Catoosa County commissioners have approved a resolution requesting the Georgia General Assembly to consider repealing two county-specific acts that currently restrict the board's purchasing powers.

The acts, County Attorney Skip Patty said during a board meeting on Jan. 19, were first approved in 1986 and 1987 after a dispute between two county officials, and have not been updated in more than 30 years.

Currently, commissioners must provide time for and solicit bids to be submitted before allocating funds for any purchase over $15,000.

"The amount is artificially low because it was adopted so long ago," Patty said at the meeting. "Fifteen thousand was a lot more money back in 1986."

The second rule requires the purchase of certain expenditures over $10,000 to be advertised in a local newspaper three times following the purchase.

"I don't know what useful purpose it serves in advertising after it's done," Patty said as Commissioner Vanita Hullander expressed her agreement that the act is "redundant."

If the General Assembly repeals the acts, the county board will then be able to draft new rules and have local control over setting limits and regulations related to county purchasing power.

"These acts are burdensome on the staff, and they really don't serve any purpose at the present time," Patty said. "What we have to do is ask our local delegation to repeal the acts because they are acts of the General Assembly and we don't have the authority to change them."

If the acts are repealed, County Manager Alicia Vaughn said the county could even decide to keep the old limits, although she echoed sentiments similar to Patty's, saying that the current thresholds add a lot of time to the purchasing process for county staff.

Regaining local autonomy would allow county leadership to do research and make timely decisions about what may be best for Catoosa financially as times change, she added.
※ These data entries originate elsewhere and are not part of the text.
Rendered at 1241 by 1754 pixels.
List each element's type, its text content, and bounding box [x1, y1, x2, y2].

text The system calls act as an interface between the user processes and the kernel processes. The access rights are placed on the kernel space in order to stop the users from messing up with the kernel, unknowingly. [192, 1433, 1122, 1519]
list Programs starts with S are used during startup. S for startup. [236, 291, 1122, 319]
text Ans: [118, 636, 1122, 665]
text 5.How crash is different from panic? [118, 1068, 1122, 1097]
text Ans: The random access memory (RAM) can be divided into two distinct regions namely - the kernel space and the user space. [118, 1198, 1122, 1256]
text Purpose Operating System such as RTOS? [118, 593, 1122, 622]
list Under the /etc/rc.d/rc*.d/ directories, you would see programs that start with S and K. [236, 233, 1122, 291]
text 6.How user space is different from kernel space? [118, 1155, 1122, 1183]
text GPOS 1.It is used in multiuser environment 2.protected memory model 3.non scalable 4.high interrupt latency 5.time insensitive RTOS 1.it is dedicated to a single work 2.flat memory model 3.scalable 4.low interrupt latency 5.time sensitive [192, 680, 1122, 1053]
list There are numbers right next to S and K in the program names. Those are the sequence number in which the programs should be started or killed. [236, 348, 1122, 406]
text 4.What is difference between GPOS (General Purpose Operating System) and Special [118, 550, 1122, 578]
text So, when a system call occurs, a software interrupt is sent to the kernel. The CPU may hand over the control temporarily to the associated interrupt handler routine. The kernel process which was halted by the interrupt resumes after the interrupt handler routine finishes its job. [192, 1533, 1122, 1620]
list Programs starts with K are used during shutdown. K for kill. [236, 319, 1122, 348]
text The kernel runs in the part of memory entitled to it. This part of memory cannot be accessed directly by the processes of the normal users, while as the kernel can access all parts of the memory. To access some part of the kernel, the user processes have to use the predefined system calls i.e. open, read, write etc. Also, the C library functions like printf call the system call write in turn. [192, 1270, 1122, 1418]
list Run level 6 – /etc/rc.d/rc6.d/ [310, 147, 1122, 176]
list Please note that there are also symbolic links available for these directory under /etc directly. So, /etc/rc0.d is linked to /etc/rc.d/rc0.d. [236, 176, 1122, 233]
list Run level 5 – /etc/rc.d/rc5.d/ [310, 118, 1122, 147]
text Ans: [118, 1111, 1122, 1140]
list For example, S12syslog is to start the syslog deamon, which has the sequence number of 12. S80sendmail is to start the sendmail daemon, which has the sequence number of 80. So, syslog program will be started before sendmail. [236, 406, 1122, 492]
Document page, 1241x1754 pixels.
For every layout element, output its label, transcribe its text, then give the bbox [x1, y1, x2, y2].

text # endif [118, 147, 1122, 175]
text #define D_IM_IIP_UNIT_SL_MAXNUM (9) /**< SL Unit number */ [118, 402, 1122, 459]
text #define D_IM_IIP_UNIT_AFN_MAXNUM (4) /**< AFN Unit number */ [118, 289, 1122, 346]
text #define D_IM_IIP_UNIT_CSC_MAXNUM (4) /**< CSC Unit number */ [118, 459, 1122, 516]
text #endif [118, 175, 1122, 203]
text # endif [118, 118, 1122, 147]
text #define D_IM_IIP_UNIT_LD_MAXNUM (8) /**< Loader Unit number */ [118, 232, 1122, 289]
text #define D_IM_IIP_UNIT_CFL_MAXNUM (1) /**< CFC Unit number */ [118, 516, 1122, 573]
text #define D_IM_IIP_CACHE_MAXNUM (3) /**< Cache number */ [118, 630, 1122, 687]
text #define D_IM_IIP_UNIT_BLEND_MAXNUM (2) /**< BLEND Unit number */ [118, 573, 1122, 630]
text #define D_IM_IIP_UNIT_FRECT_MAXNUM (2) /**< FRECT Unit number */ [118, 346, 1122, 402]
Vaughn, who spent six years as Whitfield County's chief financial officer before taking the helm in Catoosa in 2019, said having such specific purchasing limits controlled by state acts is rare.

Walker County Public Relations Director Joe Legge said his neighboring county has local control of its bidding threshold and advertising and is just subject to the state's general limits and rules, rather than specific county acts like the ones in Catoosa.

Vaughn called the move to repeal the acts a "housekeeping" issue and said that Chief Financial Officer Carol Roberts has been working to review and modernize Catoosa's purchasing policies since coming on board with the county in May 2019. Roberts also served as Whitfield County's chief financial officer before being hired by Catoosa.

"One of the job duties that she was given was to look at our purchasing policy and totally go through the whole policy. It had not been updated for years and years," Vaughn said. " She's to the point now where we're ready to come to the board and make recommendations for changes for the policy.

"But to do that, we needed to clean that up. It's almost like a housekeeping item. I mean, we just need to fix this so that the board can do this internally and address the whole policy."

Roberts said she also plans to evaluate Catoosa's emergency purchasing procedures, exceptions to policy, compliance with federal grant purchasing rules, and quote requirements.